Anyway, for me Norfolk Lines rules the waves (and waives - extra charges that is)

Cheers

Dave


----------



## Rapide561 (Oct 1, 2005)

*Norfolk lines*

Alas, Norfolk Lines pricing actually scares me - three figures one way - I can find fares at £49 each way - yes - at 0200 in the morning. Forget that for a game of soldiers.

Tunnel and Tesco UFN for me.

I have in the past had £31.25 with P&O for the same vehicle.

Russell


----------



## Happycampers (Mar 11, 2008)

Hi Russell...with reference to Norfolk line they are doing a special offer at the moment till the 2nd Nov which they had at the nec show, managed to get a crossing for my 7.5m van for £94 next may/june 10am both ways, not bad price. May be worth a ring just quote Nec caravan &motorhome show, they are advertising £25 each way which is for those 2am slots,aqnd no charge for date ammendments as still in the same time zone.

Nigel


----------



## Suenliam (Mar 22, 2006)

Hopefully not too far off topic :wink: , but I think P & O North Sea ferries prices are very reasonable compared with the short Dover/Calais etc crossings. You get about 16 hours on the boat + a cabin for £168 single in June. This includes a cabin for 4 for 2 if you see what I mean :? up to 7m long and up to 3m high MH.

Also for us it means less fuel and stress driving to the south coast and the potential worries of the M25. Also if using the tunnel or Dover/Calais etc we do one or two overnights with the additional costs incurred for that. 

After that I cannot comment on P &O Dover/Calais as I have only ever done the Tunnel, SeaFrance and Norfolk line.

Sue


----------



## DC4JC (Sep 19, 2007)

Russell,

dont forget the MH subscribers discount you get with Sea France.

I've just booked Dover - Calais going out at 08.00 return 12.35 for late June - mid July, for £45, inc Marine donation of £2 for up to 8 mt MH.

Dave


----------



## Moonlight (Aug 12, 2006)

P&O clearly state _"if you can sail within 2 hours of your original departure time there will be no additional charge. Outside this window, there will be a charge based on the difference in fare plus an amendment fee, to a maximum of £60 each way."_

Once we tried the SeaCat and it lost all power just after we had left the harbour.
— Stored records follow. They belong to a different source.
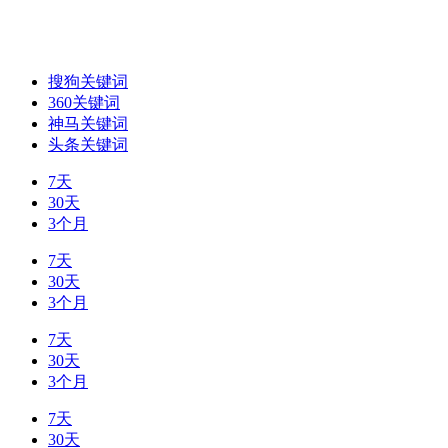
搜狗关键词
360关键词
神马关键词
头条关键词
7天
30天
3个月
7天
30天
3个月
7天
30天
3个月
7天
30天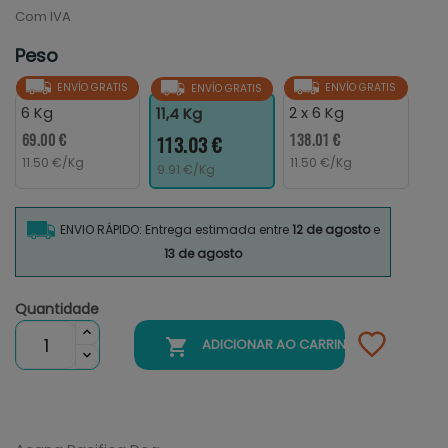
Com IVA
Peso
ENVÍO GRATIS
ENVÍO GRATIS
ENVÍO GRATIS
6 Kg
2 x 6 Kg
11,4 Kg
69.00 €
138.01 €
113.03 €
11.50 €/Kg
11.50 €/Kg
9.91 €/Kg
ENVIO RÁPIDO: Entrega estimada entre
12 de agosto
e
13 de agosto
Quantidade

ADICIONAR AO CARRINHO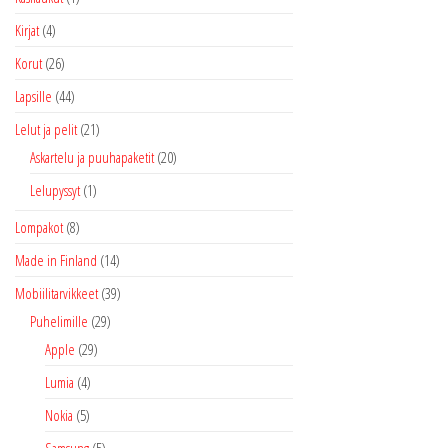
Kirjat
(4)
Korut
(26)
Lapsille
(44)
Lelut ja pelit
(21)
Askartelu ja puuhapaketit
(20)
Lelupyssyt
(1)
Lompakot
(8)
Made in Finland
(14)
Mobiilitarvikkeet
(39)
Puhelimille
(29)
Apple
(29)
Lumia
(4)
Nokia
(5)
Trouble being it was the last crossing due to adverse weather conditions.

Needless to say, a bit of sway would be an understatement.
Very frightening.

Apart from that one occasion, we've always used P&O. Dover - Calais. 
No complaints.
Even back in year 2000 when ferries went on strike.

Yep, we had to drive up to Belgium to board, and a slightly longer crossing, but no extra charge though.

The day before the tunnel fire we booked for this coming Xmas, (8.5m Motorhome) crossing Boxing Day at 1450hrs and returning on a Saturday at 0855hrs, just £77.

Just checked price out today - £135 !!!

However, going back to devonidiot and Airmiles. 
Wonder if Airmiles would be classed under Promotional fares. 
If so then these fares with P&O are non-amendable and non-refundable.


----------